▶ [PROBLEM REQUIREMENTS]: What is needed is an exact copy of the entries, with the pictures excluded.

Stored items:
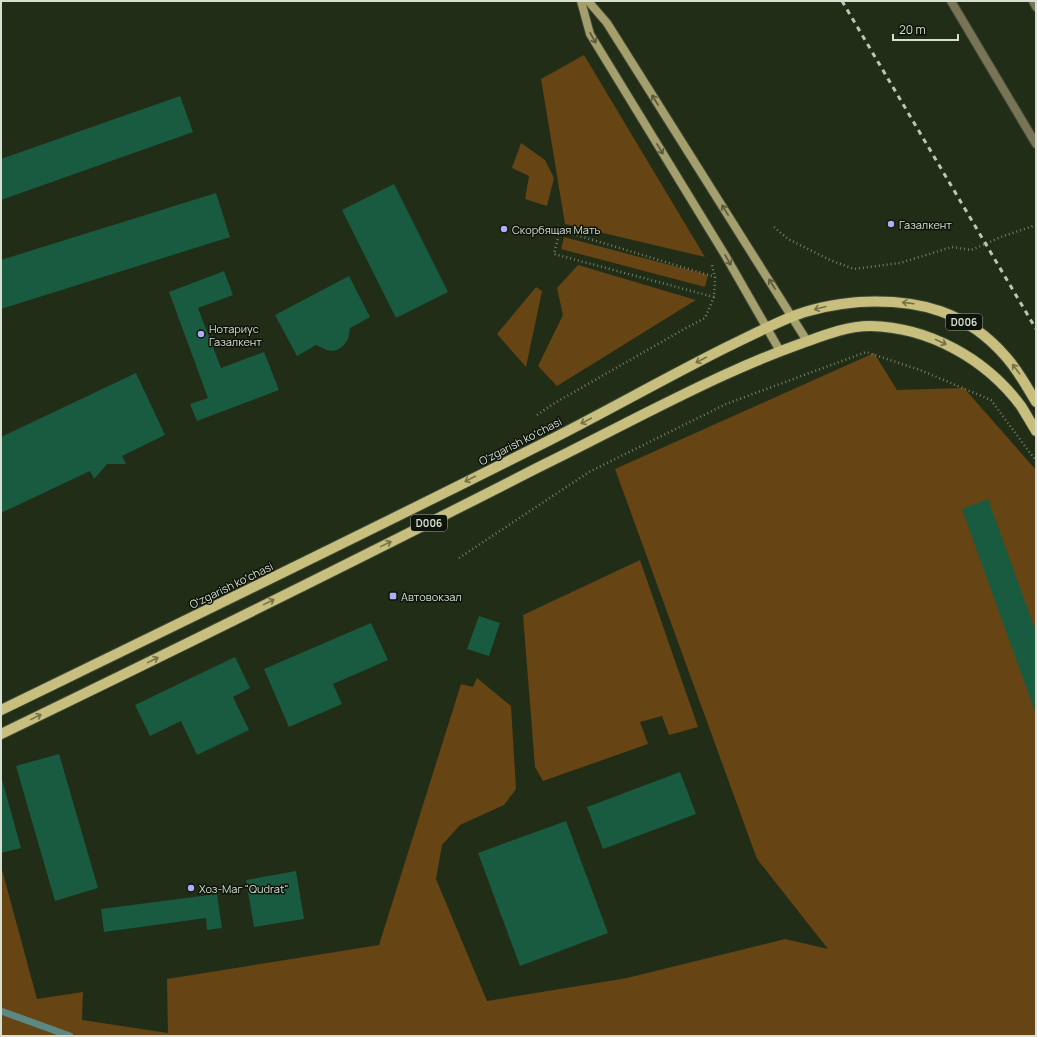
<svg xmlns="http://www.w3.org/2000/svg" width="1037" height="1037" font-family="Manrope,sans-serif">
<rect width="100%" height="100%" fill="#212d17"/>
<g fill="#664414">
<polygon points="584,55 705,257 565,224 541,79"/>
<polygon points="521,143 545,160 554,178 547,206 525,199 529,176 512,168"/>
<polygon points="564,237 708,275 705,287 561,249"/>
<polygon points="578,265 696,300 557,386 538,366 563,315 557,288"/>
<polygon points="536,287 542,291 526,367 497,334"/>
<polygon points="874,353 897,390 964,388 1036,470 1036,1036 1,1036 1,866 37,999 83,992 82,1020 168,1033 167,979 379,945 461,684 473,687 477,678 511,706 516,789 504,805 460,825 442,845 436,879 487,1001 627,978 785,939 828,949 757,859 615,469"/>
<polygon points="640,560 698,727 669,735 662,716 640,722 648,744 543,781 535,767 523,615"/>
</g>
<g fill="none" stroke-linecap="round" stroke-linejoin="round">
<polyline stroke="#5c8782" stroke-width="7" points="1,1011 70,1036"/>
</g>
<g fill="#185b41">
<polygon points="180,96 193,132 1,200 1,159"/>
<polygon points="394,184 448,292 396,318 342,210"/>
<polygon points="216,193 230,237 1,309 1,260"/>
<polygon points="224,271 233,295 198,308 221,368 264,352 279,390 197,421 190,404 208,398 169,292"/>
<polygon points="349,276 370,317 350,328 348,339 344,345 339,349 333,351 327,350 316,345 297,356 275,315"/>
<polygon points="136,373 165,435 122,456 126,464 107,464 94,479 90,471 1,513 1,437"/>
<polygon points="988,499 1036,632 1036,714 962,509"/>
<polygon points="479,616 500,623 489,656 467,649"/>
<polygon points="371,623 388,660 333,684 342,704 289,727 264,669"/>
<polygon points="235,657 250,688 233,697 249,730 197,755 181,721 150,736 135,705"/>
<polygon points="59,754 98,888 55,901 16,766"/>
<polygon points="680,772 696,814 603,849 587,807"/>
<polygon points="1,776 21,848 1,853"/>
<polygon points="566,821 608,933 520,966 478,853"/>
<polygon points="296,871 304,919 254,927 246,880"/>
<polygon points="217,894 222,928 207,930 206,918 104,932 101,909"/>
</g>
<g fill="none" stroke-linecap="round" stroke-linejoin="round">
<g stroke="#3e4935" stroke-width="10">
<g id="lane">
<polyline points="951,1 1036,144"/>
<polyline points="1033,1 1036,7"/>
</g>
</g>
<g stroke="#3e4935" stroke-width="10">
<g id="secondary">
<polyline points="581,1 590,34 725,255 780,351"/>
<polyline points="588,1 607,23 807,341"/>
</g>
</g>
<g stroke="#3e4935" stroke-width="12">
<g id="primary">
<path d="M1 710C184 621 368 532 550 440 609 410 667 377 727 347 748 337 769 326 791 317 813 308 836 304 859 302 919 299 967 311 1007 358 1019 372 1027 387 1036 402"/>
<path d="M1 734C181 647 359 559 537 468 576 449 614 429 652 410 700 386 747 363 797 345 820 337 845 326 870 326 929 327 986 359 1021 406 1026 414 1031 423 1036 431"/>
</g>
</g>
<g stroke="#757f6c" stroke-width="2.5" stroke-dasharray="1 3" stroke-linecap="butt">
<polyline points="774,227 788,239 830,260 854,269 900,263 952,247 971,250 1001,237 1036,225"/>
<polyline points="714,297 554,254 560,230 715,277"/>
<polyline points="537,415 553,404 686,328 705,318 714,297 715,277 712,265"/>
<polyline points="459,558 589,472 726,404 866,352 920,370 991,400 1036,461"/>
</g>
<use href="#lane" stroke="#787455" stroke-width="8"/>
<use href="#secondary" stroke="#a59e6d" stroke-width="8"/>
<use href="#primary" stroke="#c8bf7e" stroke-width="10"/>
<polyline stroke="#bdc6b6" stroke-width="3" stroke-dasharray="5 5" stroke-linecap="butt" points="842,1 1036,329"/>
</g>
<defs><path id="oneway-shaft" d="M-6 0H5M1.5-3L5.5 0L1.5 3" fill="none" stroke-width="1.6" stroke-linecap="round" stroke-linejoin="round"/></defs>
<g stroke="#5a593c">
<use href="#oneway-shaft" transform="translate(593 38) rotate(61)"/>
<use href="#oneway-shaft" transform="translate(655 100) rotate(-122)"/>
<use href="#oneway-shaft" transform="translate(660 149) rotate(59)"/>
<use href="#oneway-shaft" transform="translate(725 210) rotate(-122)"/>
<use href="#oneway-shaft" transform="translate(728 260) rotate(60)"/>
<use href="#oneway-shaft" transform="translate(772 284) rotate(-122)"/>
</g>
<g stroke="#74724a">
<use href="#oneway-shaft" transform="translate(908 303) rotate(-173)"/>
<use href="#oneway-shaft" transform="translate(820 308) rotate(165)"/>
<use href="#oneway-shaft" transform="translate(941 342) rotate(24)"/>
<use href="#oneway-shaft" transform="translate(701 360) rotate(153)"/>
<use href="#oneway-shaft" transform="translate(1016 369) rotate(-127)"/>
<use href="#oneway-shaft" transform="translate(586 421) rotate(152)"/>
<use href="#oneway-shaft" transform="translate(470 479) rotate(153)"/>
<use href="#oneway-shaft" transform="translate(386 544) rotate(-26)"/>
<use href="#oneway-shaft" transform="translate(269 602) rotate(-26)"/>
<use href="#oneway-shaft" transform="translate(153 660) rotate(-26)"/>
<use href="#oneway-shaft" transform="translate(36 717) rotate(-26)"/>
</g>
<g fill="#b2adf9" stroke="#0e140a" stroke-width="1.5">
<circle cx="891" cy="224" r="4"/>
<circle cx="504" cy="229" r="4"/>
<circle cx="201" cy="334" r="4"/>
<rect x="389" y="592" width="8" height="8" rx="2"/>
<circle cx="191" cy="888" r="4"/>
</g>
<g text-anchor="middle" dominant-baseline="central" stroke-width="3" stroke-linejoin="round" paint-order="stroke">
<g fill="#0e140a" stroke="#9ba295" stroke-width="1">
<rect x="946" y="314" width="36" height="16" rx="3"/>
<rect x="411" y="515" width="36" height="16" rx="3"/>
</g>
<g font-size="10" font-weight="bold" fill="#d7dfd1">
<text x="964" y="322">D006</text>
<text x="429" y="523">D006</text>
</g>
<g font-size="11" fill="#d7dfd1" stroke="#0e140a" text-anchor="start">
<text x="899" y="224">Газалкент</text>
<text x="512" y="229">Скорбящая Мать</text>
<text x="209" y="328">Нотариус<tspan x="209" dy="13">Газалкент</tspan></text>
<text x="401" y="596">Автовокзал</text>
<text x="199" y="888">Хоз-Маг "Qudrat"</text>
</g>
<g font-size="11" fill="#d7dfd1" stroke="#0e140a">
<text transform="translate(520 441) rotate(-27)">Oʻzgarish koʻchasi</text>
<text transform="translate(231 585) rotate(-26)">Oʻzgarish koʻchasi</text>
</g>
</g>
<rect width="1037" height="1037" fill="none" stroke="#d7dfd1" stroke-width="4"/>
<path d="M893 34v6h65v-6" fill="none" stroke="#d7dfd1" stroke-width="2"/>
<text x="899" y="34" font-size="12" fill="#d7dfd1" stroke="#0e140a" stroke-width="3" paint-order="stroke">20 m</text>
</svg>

▶ [ANSWER FOR THE TASK]:
<svg xmlns="http://www.w3.org/2000/svg" width="1037" height="1037" font-family="Manrope,sans-serif">
<rect width="100%" height="100%" fill="#212d17"/>
<g fill="#664414">
<polygon points="584,55 705,257 565,224 541,79"/>
<polygon points="521,143 545,160 554,178 547,206 525,199 529,176 512,168"/>
<polygon points="564,237 708,275 705,287 561,249"/>
<polygon points="578,265 696,300 557,386 538,366 563,315 557,288"/>
<polygon points="536,287 542,291 526,367 497,334"/>
<polygon points="874,353 897,390 964,388 1036,470 1036,1036 1,1036 1,866 37,999 83,992 82,1020 168,1033 167,979 379,945 461,684 473,687 477,678 511,706 516,789 504,805 460,825 442,845 436,879 487,1001 627,978 785,939 828,949 757,859 615,469"/>
<polygon points="640,560 698,727 669,735 662,716 640,722 648,744 543,781 535,767 523,615"/>
</g>
<g fill="none" stroke-linecap="round" stroke-linejoin="round">
<polyline stroke="#5c8782" stroke-width="7" points="1,1011 70,1036"/>
</g>
<g fill="#185b41">
<polygon points="180,96 193,132 1,200 1,159"/>
<polygon points="394,184 448,292 396,318 342,210"/>
<polygon points="216,193 230,237 1,309 1,260"/>
<polygon points="224,271 233,295 198,308 221,368 264,352 279,390 197,421 190,404 208,398 169,292"/>
<polygon points="349,276 370,317 350,328 348,339 344,345 339,349 333,351 327,350 316,345 297,356 275,315"/>
<polygon points="136,373 165,435 122,456 126,464 107,464 94,479 90,471 1,513 1,437"/>
<polygon points="988,499 1036,632 1036,714 962,509"/>
<polygon points="479,616 500,623 489,656 467,649"/>
<polygon points="371,623 388,660 333,684 342,704 289,727 264,669"/>
<polygon points="235,657 250,688 233,697 249,730 197,755 181,721 150,736 135,705"/>
<polygon points="59,754 98,888 55,901 16,766"/>
<polygon points="680,772 696,814 603,849 587,807"/>
<polygon points="1,776 21,848 1,853"/>
<polygon points="566,821 608,933 520,966 478,853"/>
<polygon points="296,871 304,919 254,927 246,880"/>
<polygon points="217,894 222,928 207,930 206,918 104,932 101,909"/>
</g>
<g fill="none" stroke-linecap="round" stroke-linejoin="round">
<g stroke="#3e4935" stroke-width="10">
<g id="lane">
<polyline points="951,1 1036,144"/>
<polyline points="1033,1 1036,7"/>
</g>
</g>
<g stroke="#3e4935" stroke-width="10">
<g id="secondary">
<polyline points="581,1 590,34 725,255 780,351"/>
<polyline points="588,1 607,23 807,341"/>
</g>
</g>
<g stroke="#3e4935" stroke-width="12">
<g id="primary">
<path d="M1 710C184 621 368 532 550 440 609 410 667 377 727 347 748 337 769 326 791 317 813 308 836 304 859 302 919 299 967 311 1007 358 1019 372 1027 387 1036 402"/>
<path d="M1 734C181 647 359 559 537 468 576 449 614 429 652 410 700 386 747 363 797 345 820 337 845 326 870 326 929 327 986 359 1021 406 1026 414 1031 423 1036 431"/>
</g>
</g>
<g stroke="#757f6c" stroke-width="2.5" stroke-dasharray="1 3" stroke-linecap="butt">
<polyline points="774,227 788,239 830,260 854,269 900,263 952,247 971,250 1001,237 1036,225"/>
<polyline points="714,297 554,254 560,230 715,277"/>
<polyline points="537,415 553,404 686,328 705,318 714,297 715,277 712,265"/>
<polyline points="459,558 589,472 726,404 866,352 920,370 991,400 1036,461"/>
</g>
<use href="#lane" stroke="#787455" stroke-width="8"/>
<use href="#secondary" stroke="#a59e6d" stroke-width="8"/>
<use href="#primary" stroke="#c8bf7e" stroke-width="10"/>
<polyline stroke="#bdc6b6" stroke-width="3" stroke-dasharray="5 5" stroke-linecap="butt" points="842,1 1036,329"/>
</g>
<defs><path id="oneway-shaft" d="M-6 0H5M1.5-3L5.5 0L1.5 3" fill="none" stroke-width="1.6" stroke-linecap="round" stroke-linejoin="round"/></defs>
<g stroke="#5a593c">
<use href="#oneway-shaft" transform="translate(593 38) rotate(61)"/>
<use href="#oneway-shaft" transform="translate(655 100) rotate(-122)"/>
<use href="#oneway-shaft" transform="translate(660 149) rotate(59)"/>
<use href="#oneway-shaft" transform="translate(725 210) rotate(-122)"/>
<use href="#oneway-shaft" transform="translate(728 260) rotate(60)"/>
<use href="#oneway-shaft" transform="translate(772 284) rotate(-122)"/>
</g>
<g stroke="#74724a">
<use href="#oneway-shaft" transform="translate(908 303) rotate(-173)"/>
<use href="#oneway-shaft" transform="translate(820 308) rotate(165)"/>
<use href="#oneway-shaft" transform="translate(941 342) rotate(24)"/>
<use href="#oneway-shaft" transform="translate(701 360) rotate(153)"/>
<use href="#oneway-shaft" transform="translate(1016 369) rotate(-127)"/>
<use href="#oneway-shaft" transform="translate(586 421) rotate(152)"/>
<use href="#oneway-shaft" transform="translate(470 479) rotate(153)"/>
<use href="#oneway-shaft" transform="translate(386 544) rotate(-26)"/>
<use href="#oneway-shaft" transform="translate(269 602) rotate(-26)"/>
<use href="#oneway-shaft" transform="translate(153 660) rotate(-26)"/>
<use href="#oneway-shaft" transform="translate(36 717) rotate(-26)"/>
</g>
<g fill="#b2adf9" stroke="#0e140a" stroke-width="1.5">
<circle cx="891" cy="224" r="4"/>
<circle cx="504" cy="229" r="4"/>
<circle cx="201" cy="334" r="4"/>
<rect x="389" y="592" width="8" height="8" rx="2"/>
<circle cx="191" cy="888" r="4"/>
</g>
<g text-anchor="middle" dominant-baseline="central" stroke-width="3" stroke-linejoin="round" paint-order="stroke">
<g fill="#0e140a" stroke="#9ba295" stroke-width="1">
<rect x="946" y="314" width="36" height="16" rx="3"/>
<rect x="411" y="515" width="36" height="16" rx="3"/>
</g>
<g font-size="10" font-weight="bold" fill="#d7dfd1">
<text x="964" y="322">D006</text>
<text x="429" y="523">D006</text>
</g>
<g font-size="11" fill="#d7dfd1" stroke="#0e140a" text-anchor="start">
<text x="899" y="224">Газалкент</text>
<text x="512" y="229">Скорбящая Мать</text>
<text x="209" y="328">Нотариус<tspan x="209" dy="13">Газалкент</tspan></text>
<text x="401" y="596">Автовокзал</text>
<text x="199" y="888">Хоз-Маг "Qudrat"</text>
</g>
<g font-size="11" fill="#d7dfd1" stroke="#0e140a">
<text transform="translate(520 441) rotate(-27)">Oʻzgarish koʻchasi</text>
<text transform="translate(231 585) rotate(-26)">Oʻzgarish koʻchasi</text>
</g>
</g>
<rect width="1037" height="1037" fill="none" stroke="#d7dfd1" stroke-width="4"/>
<path d="M893 34v6h65v-6" fill="none" stroke="#d7dfd1" stroke-width="2"/>
<text x="899" y="34" font-size="12" fill="#d7dfd1" stroke="#0e140a" stroke-width="3" paint-order="stroke">20 m</text>
</svg>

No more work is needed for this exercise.